Task » Find the string "кордон" in the records. Copy each line that has it.

Dataset extract »

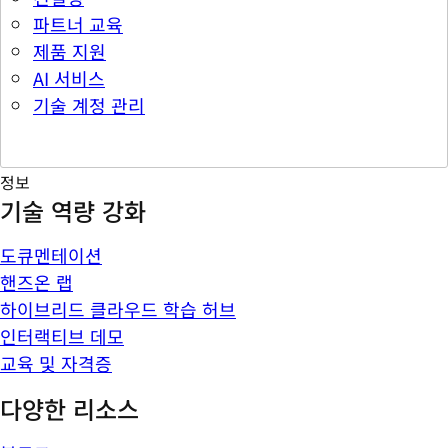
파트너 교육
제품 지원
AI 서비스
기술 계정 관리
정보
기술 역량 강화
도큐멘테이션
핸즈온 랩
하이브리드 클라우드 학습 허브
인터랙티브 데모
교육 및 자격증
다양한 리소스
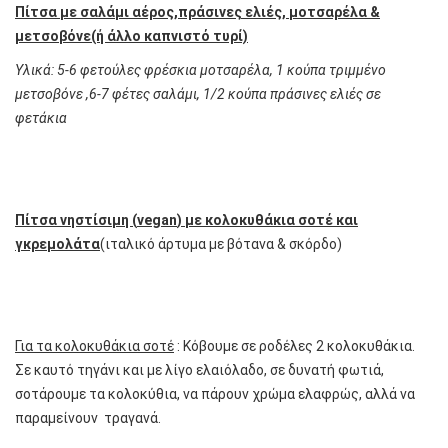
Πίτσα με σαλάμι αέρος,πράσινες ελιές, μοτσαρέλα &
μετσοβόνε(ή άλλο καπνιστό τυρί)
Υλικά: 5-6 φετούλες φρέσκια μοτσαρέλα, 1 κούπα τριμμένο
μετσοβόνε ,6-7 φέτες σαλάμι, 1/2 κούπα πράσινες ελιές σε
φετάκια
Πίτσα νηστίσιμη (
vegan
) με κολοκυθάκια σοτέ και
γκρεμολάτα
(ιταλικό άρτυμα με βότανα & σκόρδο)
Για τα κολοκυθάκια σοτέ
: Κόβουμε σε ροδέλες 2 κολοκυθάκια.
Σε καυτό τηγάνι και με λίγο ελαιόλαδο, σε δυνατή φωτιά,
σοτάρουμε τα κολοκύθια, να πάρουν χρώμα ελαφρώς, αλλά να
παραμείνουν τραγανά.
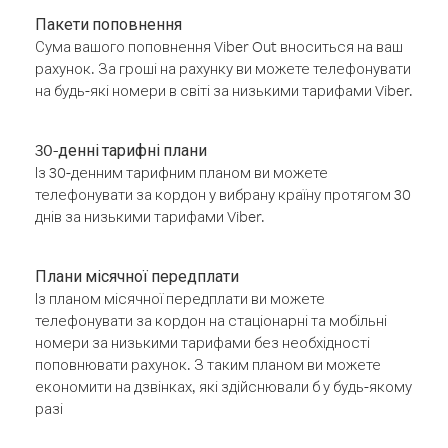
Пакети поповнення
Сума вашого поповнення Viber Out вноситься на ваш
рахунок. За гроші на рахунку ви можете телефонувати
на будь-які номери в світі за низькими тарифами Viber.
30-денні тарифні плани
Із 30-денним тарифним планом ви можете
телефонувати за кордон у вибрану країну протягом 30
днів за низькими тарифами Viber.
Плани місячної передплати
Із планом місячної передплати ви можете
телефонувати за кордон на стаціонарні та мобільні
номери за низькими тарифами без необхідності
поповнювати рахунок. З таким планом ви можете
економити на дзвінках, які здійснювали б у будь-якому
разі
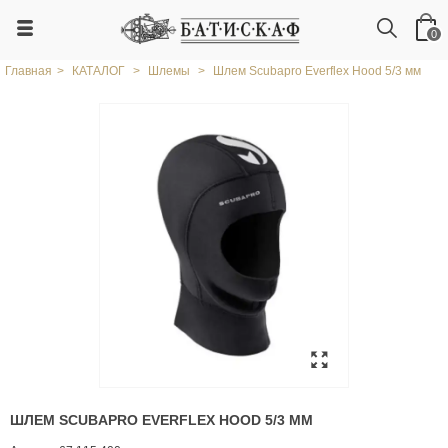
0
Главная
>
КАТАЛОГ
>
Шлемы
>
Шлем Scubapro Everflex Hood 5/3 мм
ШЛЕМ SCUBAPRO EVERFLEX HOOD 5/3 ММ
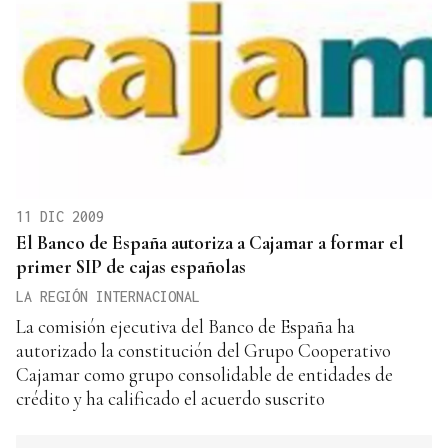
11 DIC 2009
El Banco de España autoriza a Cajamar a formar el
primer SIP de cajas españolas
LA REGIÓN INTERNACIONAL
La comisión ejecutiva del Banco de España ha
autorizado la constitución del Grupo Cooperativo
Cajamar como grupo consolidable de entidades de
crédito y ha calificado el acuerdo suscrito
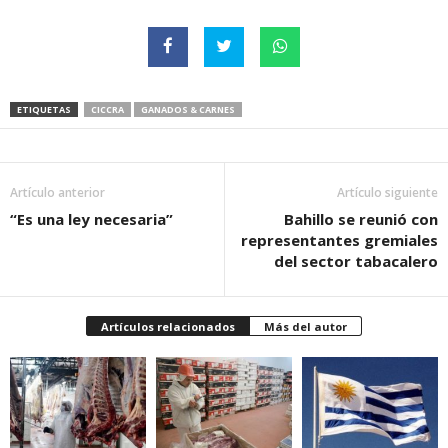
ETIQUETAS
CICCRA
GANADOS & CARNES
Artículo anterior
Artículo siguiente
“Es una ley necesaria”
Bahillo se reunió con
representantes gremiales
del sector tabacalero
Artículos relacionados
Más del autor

Reply »
телефонувати за кордон у вибрану країну протягом 30
телефонувати за кордон на стаціонарні та мобільні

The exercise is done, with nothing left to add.